:: PASSAGE SHOWN ::

With the advent of cloud computing we’re seeing increasingly disparate systems, each with their own logging format requiring log records to be forwarded quickly due to the ephemeral nature of their environments. This requires us to handle a larger scale of logs, as well as apply more complex logic to each since they may each be in different formats, or even subtle differences between date formats that require extra processing. This can be further compounded by organizations taking a multi cloud approach as now there are different locations where those logs can be found and also need to be aggregated into a complete audit log. Cloud poses a new challenge of also requiring an audit log for the control panel; most clouds have a built-in audit log; for example, AWS CloudTrail.

For example, in k8s or IoT use cases, you’re likely to be running a high number of containers across a great many operating systems. It's not uncommon to see hundreds or in some cases thousands of containers spun up and down over the course of a day. Due to the number of services generating logs, they also have a high cardinality associated with them. This can make it exceptionally difficult to sort through logs, and is an order of magnitude higher than what we used to deal with when we worked with monoliths.

To resolve some of these issues, we’ve compiled some of the best practices across our customer base in order to circumvent some of these challenges.

  • Have a centralized place to view logs
    • While information is coming from many different cloud providers ( AWS/GCP/Azure) and on-prem operating systems (Windows, Linux, etc.), having one place where everybody can go to view it greatly simplifies the overhead of needing to find specific information.

:: DATA FOR ANALYSIS ::
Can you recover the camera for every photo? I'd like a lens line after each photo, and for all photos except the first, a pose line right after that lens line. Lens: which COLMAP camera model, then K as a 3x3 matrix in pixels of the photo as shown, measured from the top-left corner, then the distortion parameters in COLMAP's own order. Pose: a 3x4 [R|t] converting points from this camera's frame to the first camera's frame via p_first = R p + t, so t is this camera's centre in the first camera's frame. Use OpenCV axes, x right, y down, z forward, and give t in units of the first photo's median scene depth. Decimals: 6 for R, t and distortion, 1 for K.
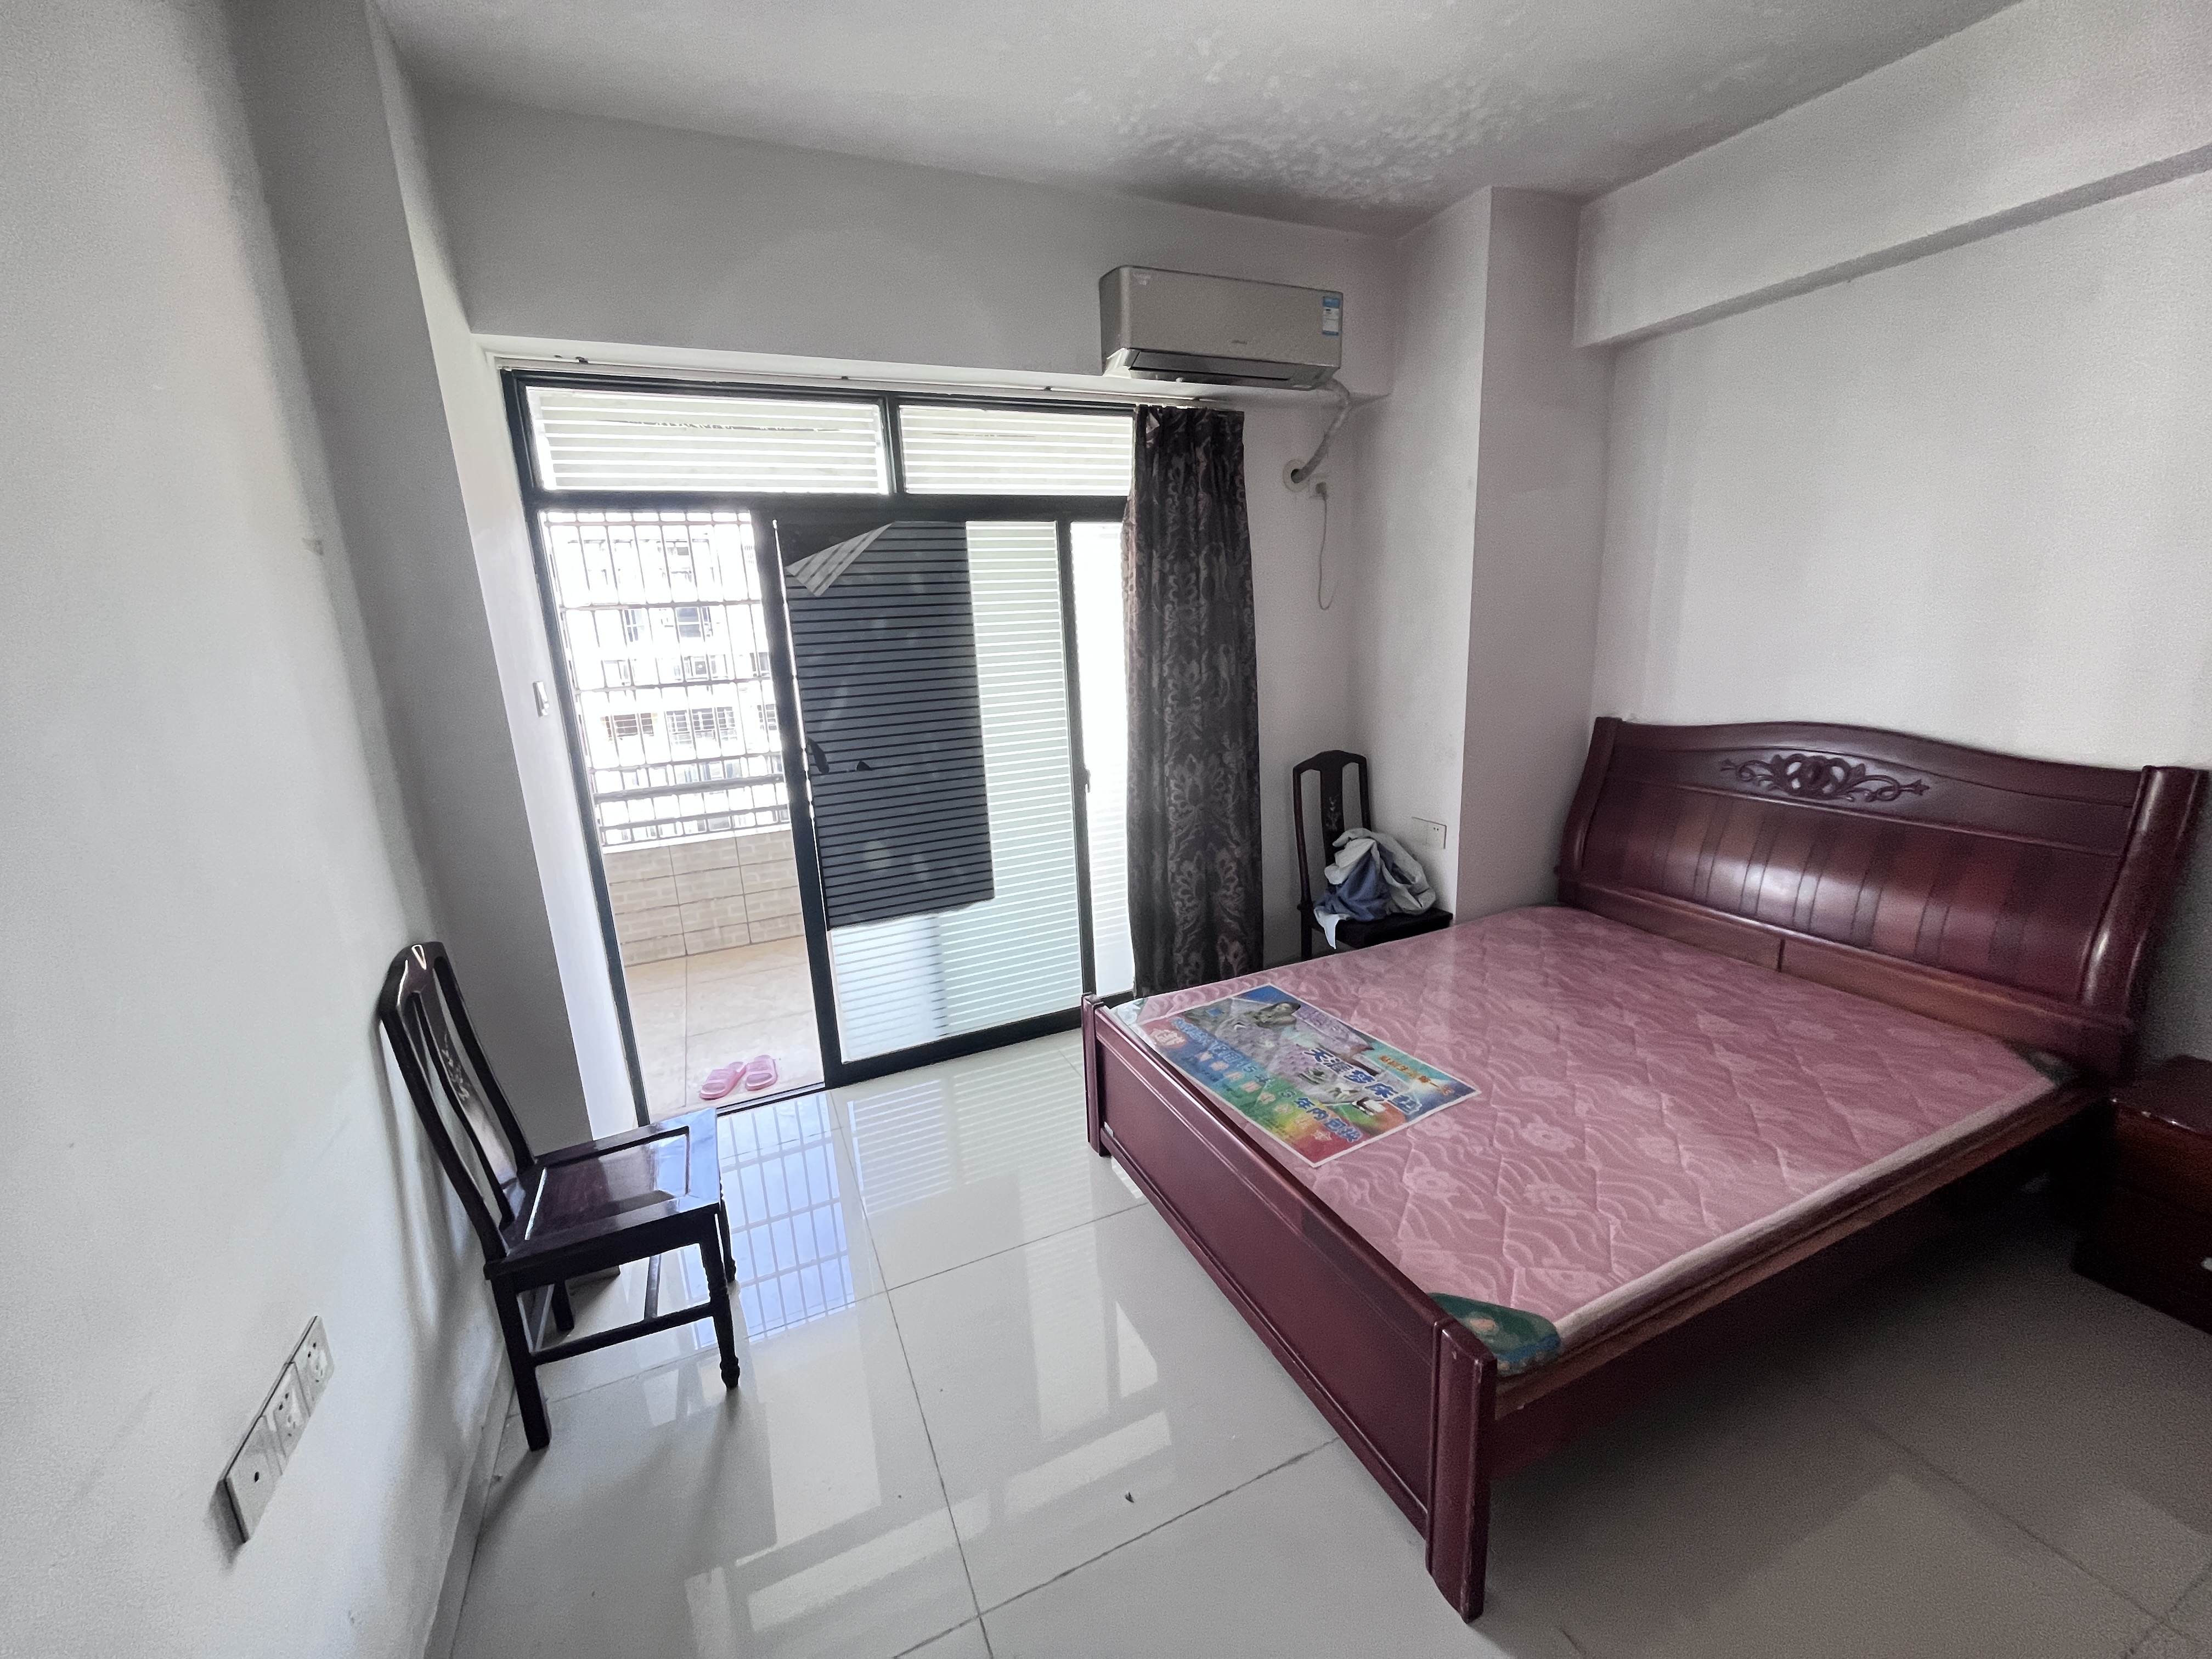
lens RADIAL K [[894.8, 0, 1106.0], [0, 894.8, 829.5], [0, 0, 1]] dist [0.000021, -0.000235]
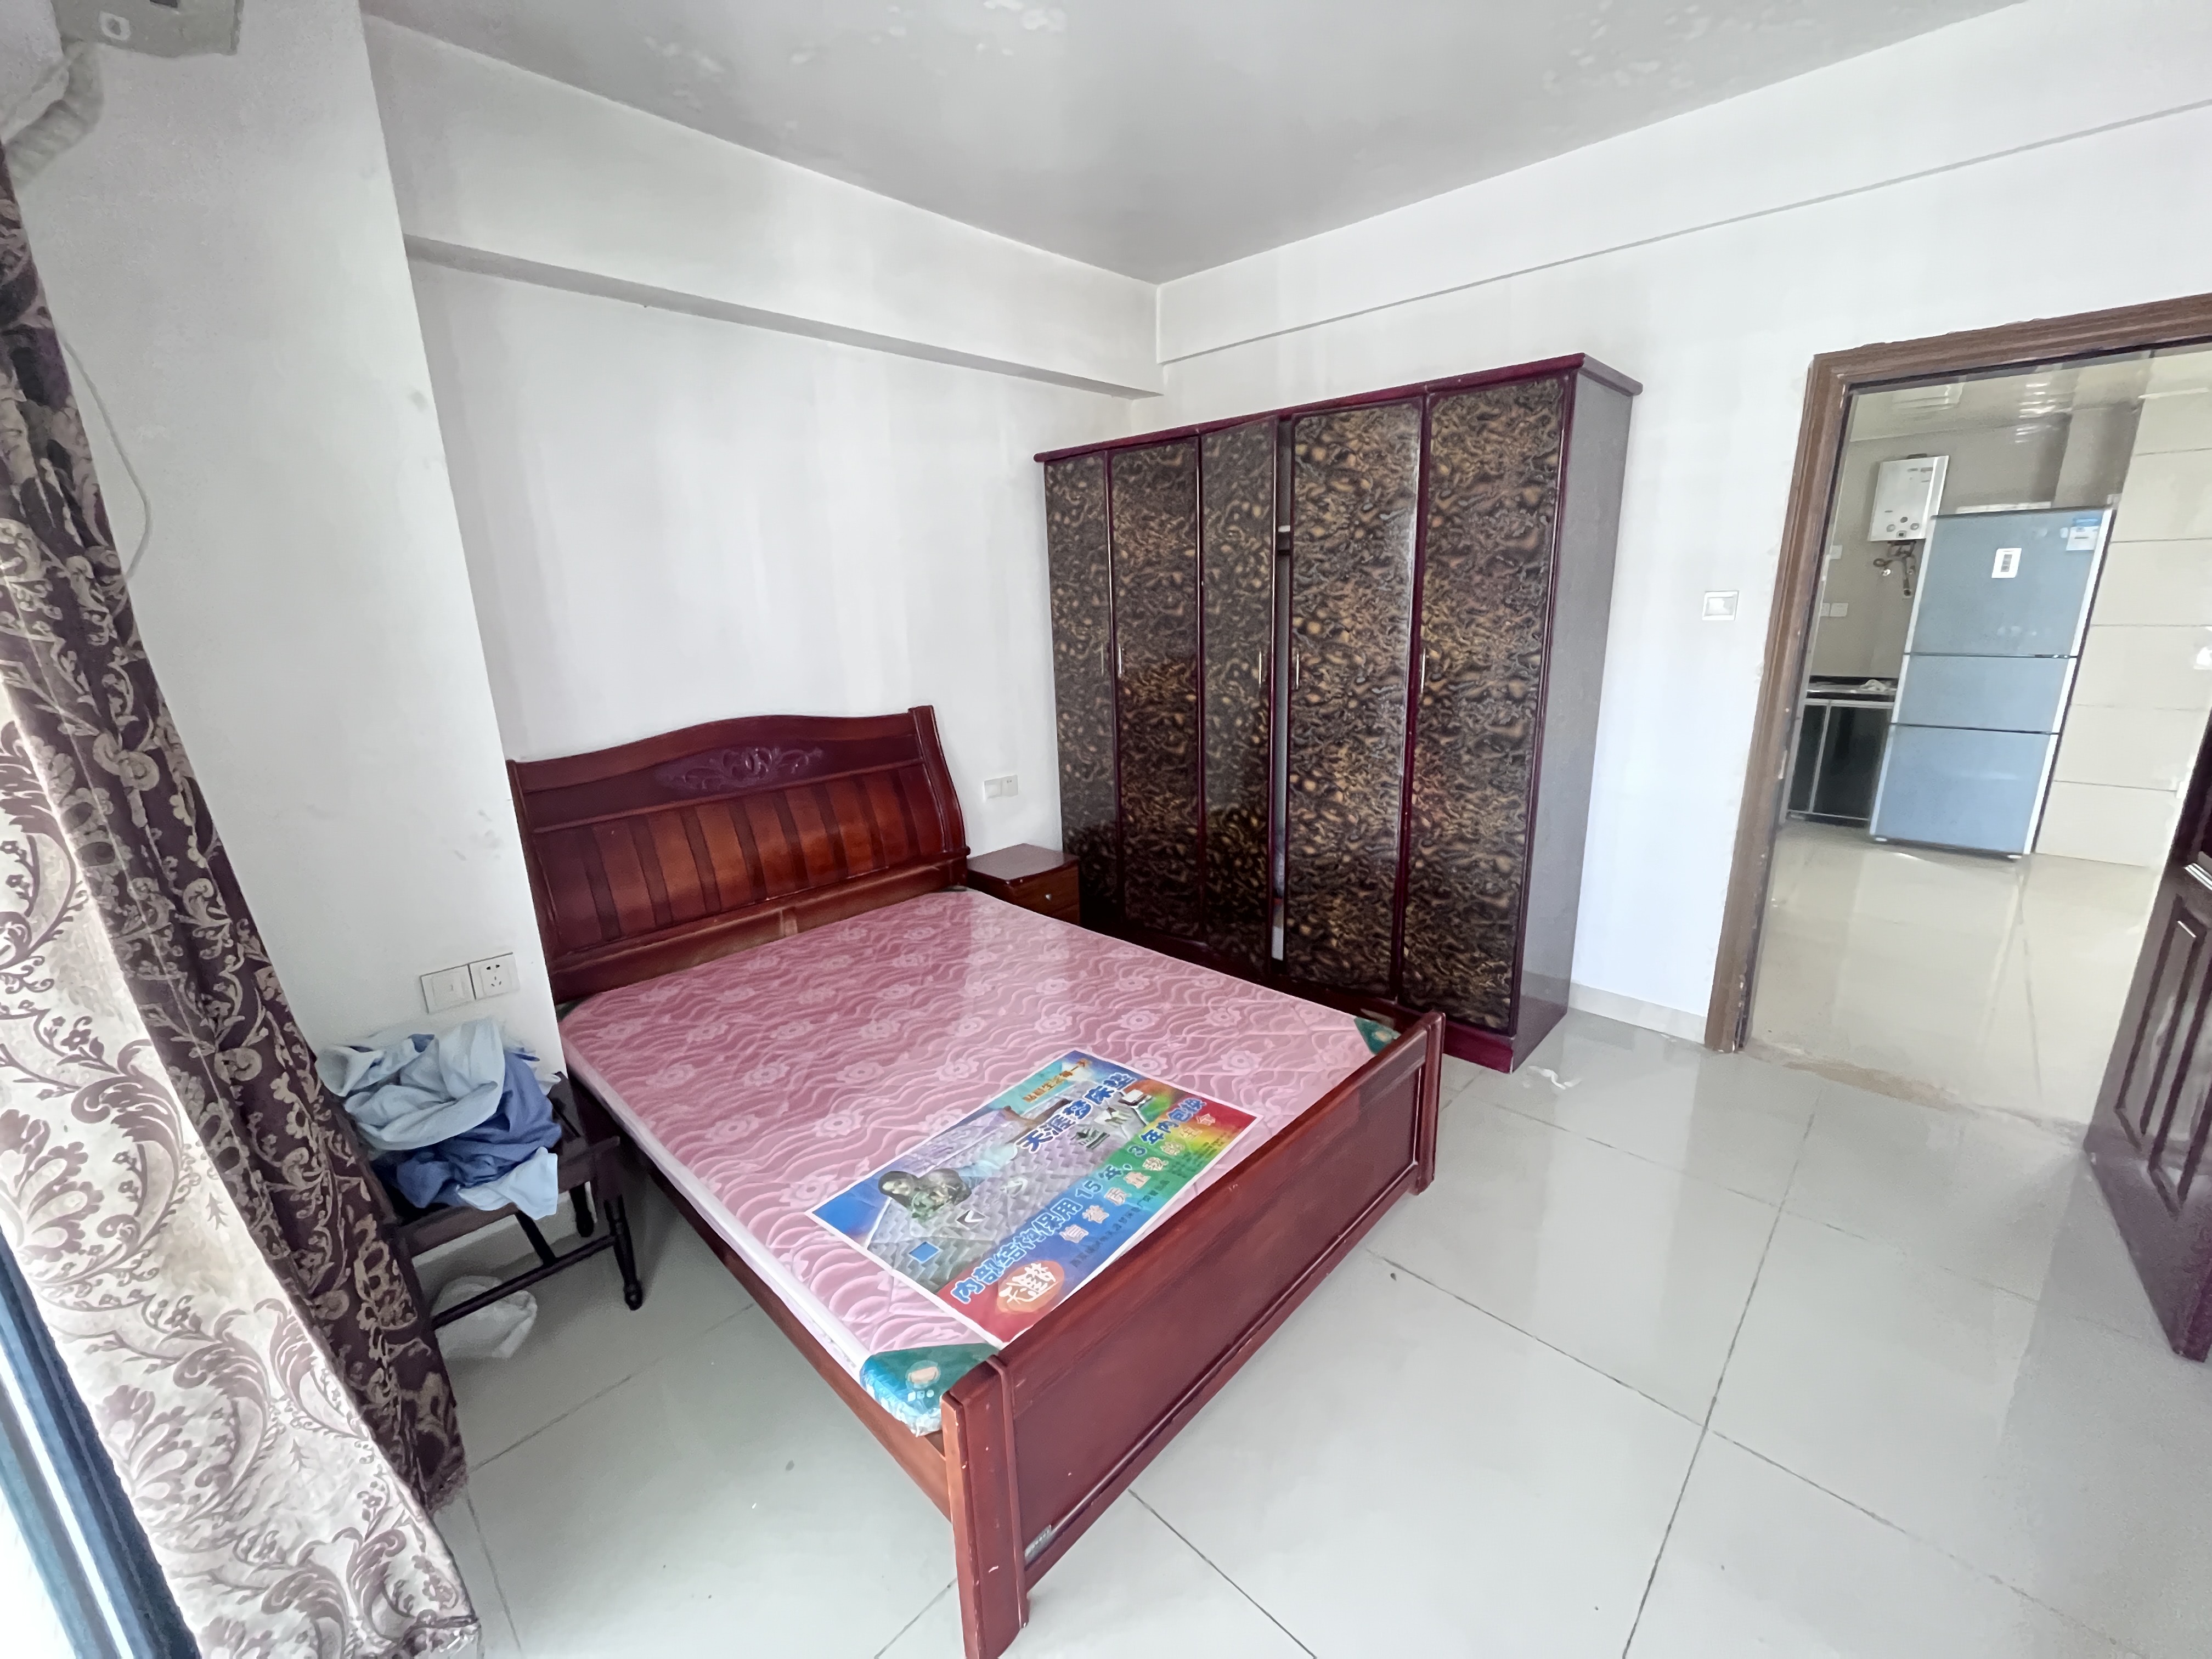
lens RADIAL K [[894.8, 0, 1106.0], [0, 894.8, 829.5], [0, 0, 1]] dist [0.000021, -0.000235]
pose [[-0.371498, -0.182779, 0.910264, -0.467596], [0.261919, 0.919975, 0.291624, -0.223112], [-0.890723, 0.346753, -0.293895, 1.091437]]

==

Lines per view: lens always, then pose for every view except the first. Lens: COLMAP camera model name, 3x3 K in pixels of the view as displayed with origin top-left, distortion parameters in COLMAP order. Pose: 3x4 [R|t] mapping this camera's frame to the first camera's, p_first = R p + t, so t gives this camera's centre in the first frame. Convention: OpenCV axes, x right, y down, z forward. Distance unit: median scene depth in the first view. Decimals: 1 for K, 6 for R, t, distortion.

:: WORK ORDER 1 ::
Answer these about the passage on cloud logging above:
(a) What example of a built-in cloud audit log does it give?
(b) How many containers does it say it's not uncommon to see spun up and down over a day?
(c) What is the first best practice it lists?
:: WORK ORDER 2 ::
Pick up the passage on cloud logging after its last sentence and carry it on.

:: ANSWER SPACE 1 ::
(a) AWS CloudTrail.
(b) Hundreds, or in some cases thousands.
(c) Having a centralized place to view logs.

:: ANSWER SPACE 2 ::
    • JSON is a really popular format to store logs in as it allows you to quickly format fields that are emitted, and there are many open source tools that use JSON as a basis to emit logs. Fluentd is a great tool for shipping logs to a central system.
  • Decide on a schema upfront
    • Given that you’ll be rolling this out to many different services it helps to define a common schema and format up front so you can use audit logs that are generated. JSON is a really popular format in this regard and many logging libraries support logging out to JSON by default.
  • Consider logging only what you really need
    • While it may be tempting to log everything possible at a debug level, this can add up in costs. Consider logging core information needed for compliance and having other information behind a feature flag that can be turned on when needed.
  • Decide how long you need to retain information
  • Prevent unauthorized access to audit logs
    • Make sure you have a way to authenticate and authorize users who need to have access to logs.
    • Audit logs are only as functional as they are secured. If they are tampered with, then that compromises their usefulness. Make sure to regularly audit the user accounts with access to the logs so that  only people with the right permissions are allowed to interact with the logs.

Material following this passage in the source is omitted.